Search code examples
azureterraformterraform-provider-azureappinsights

Difference between trigger threshold and metric_trigger threshold in terraform


I was adding metric alerts to monitor a web api hosted in AKS and was looking azurerm_monitor_scheduled_query_rules_alert here. I could not tell the difference between the two thresholds. I am confused about the purpose and where each one applies ?

trigger {
    operator  = "GreaterThan"
    threshold = 3
    metric_trigger {
      operator            = "GreaterThan"
      threshold           = 1
      metric_trigger_type = "Total"
      metric_column       = "operation_Name"
    }
  }

Solution

  • We tested with trial and error and found that metric_trigger's threshold maps to "minFailingPeriodsToAlert". AKA "how many times the threshold must be exceeded for the alert to fire".
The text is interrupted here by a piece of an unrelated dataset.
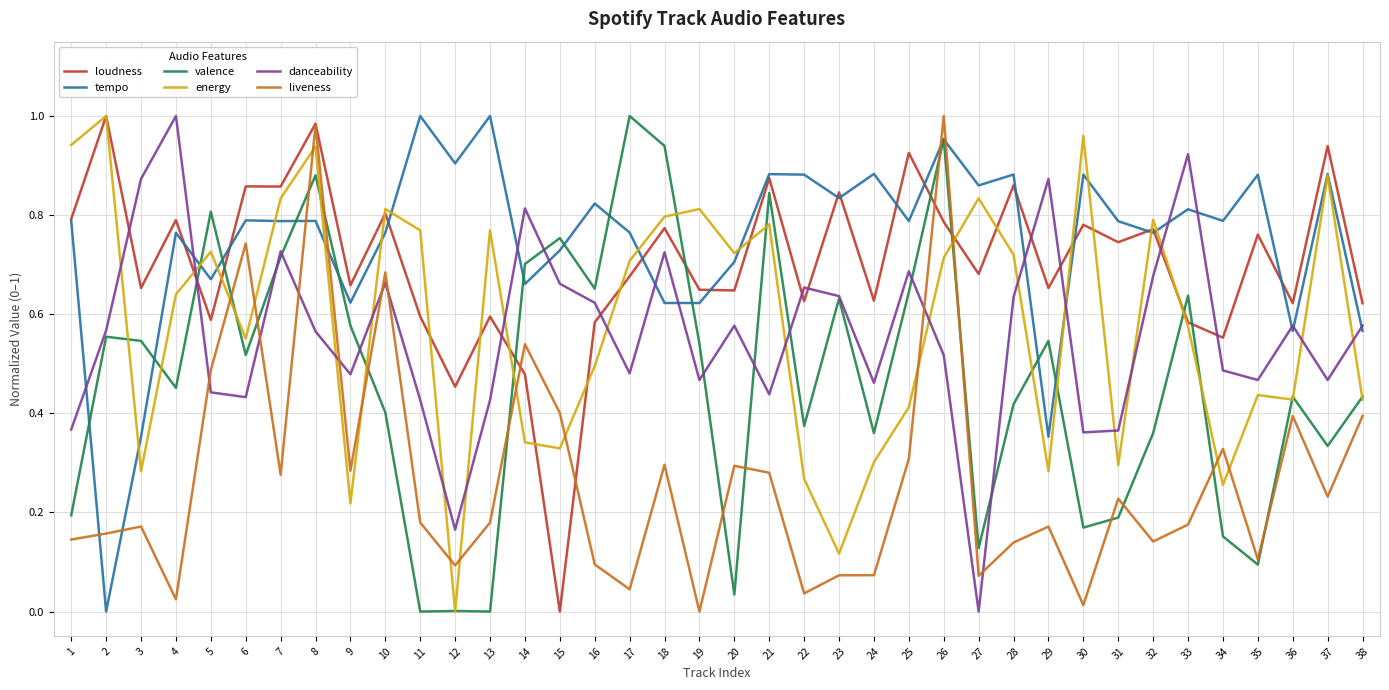

What are all the series names shown in the legend?

loudness, tempo, valence, energy, danceability, liveness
    We applied an alert with a trigger like this:

    trigger {
        operator  = "GreaterThan"
        threshold = 3
        metric_trigger {
            metric_trigger_type = "Total"
            operator = "GreaterThanOrEqual"
            threshold = 100
            metric_column = "fileCount"
        }
    }
    

    and it created this resource in Azure

    "criteria": {
        "allOf": [
            {
                "query": "customEvents | where parsedStatus != \"RUNNING\" and parsedStatus != \"SUCCESS\" ",
                "timeAggregation": "Average",
                "metricMeasureColumn": "AggregatedValue",
                "dimensions": [
                    {
                        "name": "itemCount",
                        "operator": "Include",
                        "values": [
                            "*"
                        ]
                    }
                ],
                "operator": "GreaterThan",
                "threshold": 3,
                "failingPeriods": {
                    "numberOfEvaluationPeriods": null,
                    "minFailingPeriodsToAlert": 100
                }
            }
        ]
    },
    

    In the end we set metric_trigger's threshold to 0 and use the "regular" threshold for configuring our alert. I might use this setting if our application got bursts of traffic - it would let the server process the backlog of files without firing the alert immediately.